According to him, the situation therefore presents the need to strike a balance between increasing the yield of the crops as well as maintaining the natural environment or ecosystem.

“…So in that case, we are looking at a way out of getting our forest intact as well as increasing our cocoa productivity.”

The forestry commission is expected to continue with the project after it ends.

Forest Encroachment

Going round, the team observed that though cocoa thrives well under forest canopy, most of the cocoa in the project areas were now grown under monoculture where there is no canopy.

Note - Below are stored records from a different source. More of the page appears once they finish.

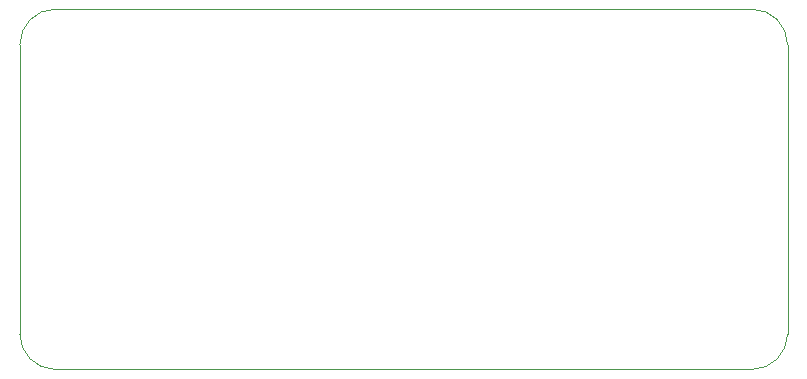
<source format=gbr>
G04 #@! TF.GenerationSoftware,KiCad,Pcbnew,6.0.2-378541a8eb~116~ubuntu20.04.1*
G04 #@! TF.CreationDate,2022-02-27T20:25:46+11:00*
G04 #@! TF.ProjectId,PiConnectLite,5069436f-6e6e-4656-9374-4c6974652e6b,rev?*
G04 #@! TF.SameCoordinates,Original*
G04 #@! TF.FileFunction,Profile,NP*
%FSLAX46Y46*%
G04 Gerber Fmt 4.6, Leading zero omitted, Abs format (unit mm)*
G04 Created by KiCad (PCBNEW 6.0.2-378541a8eb~116~ubuntu20.04.1) date 2022-02-27 20:25:46*
%MOMM*%
%LPD*%
G01*
G04 APERTURE LIST*
G04 #@! TA.AperFunction,Profile*
%ADD10C,0.100000*%
G04 #@! TD*
G04 APERTURE END LIST*
D10*
X117500000Y-91000000D02*
X140500000Y-91000000D01*
X143500000Y-63500000D02*
G75*
G03*
X140500000Y-60500000I-3000001J-1D01*
G01*
X143500000Y-68000000D02*
X143500000Y-66500000D01*
X143500000Y-74000000D02*
X143500000Y-68000000D01*
X143500000Y-66500000D02*
X143500000Y-63500000D01*
X140500000Y-91000001D02*
G75*
G03*
X143499995Y-88005236I-2J3000002D01*
G01*
X78500000Y-63500000D02*
X78500000Y-88000000D01*
X81500000Y-60500000D02*
G75*
G03*
X78500000Y-63500000I1J-3000001D01*
G01*
X143499995Y-88005236D02*
X143500000Y-74000000D01*
X140500000Y-60500000D02*
X81500000Y-60500000D01*
X78500000Y-88000000D02*
G75*
G03*
X81500000Y-91000000I3000001J1D01*
G01*
X81500000Y-91000000D02*
X117500000Y-91000000D01*
M02*

</source>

The cocoa farmers are complaining the gestation period of cocoa has reduced drastically in other words; that cocoa doesn’t take long, within ten to fifteen years and they die.

“In the past from going round, some of the cocoa could stay long at hundred years but now it has come down to ten to fifteen year and because the cocoa farms doesn’t stay long the farmers turn to look for new areas to crop

The new areas available now are the forest reserves and so we noticed that going round and displaying our maps we see a lot of encroachments in our forest reserves”, said Yakubu Mohammed.

So the purpose of this project is to tease out this and find a way of halting the encroachment in the forest reserves which is as a result of cocoa farming.

The team has now benefited from upgraded skills training to execute this task.

“We have learnt so much from it, we have had training because five years back we didn’t have the skill to tease out commodity crops from natural forests, and anytime we generated a map we lumped up the natural forest and the tree crops.

Now we have the skill so every year we can reproduce this map and look at where encroachments are taking place”.

Professor Acheampong added that this project holds the potential to mitigate the impact of climate change on the environment.

“We know that climate change has impact on cocoa production, and so by this project we are able to reduce deforestation by extension it will have effect on climate change. At least at the rate at which the climate is changing, the project can slow it.”

Annual cocoa production consistently for about five years now keeps declining, and this is partly explained as the reduced shady trees in the cocoa farms.

Professor Acheampong is positive the success of this project could contribute to the increased cocoa yields because as part of the project farmers are taught the need to keep canopy crops in the cocoa farms.

“It is our expectation that cocoa production will go up and that will have a ripple effect on the farmers’ income and their livelihoods. Cocoa production has declined and it is partly because there are fewer shade trees in the cocoa farms.”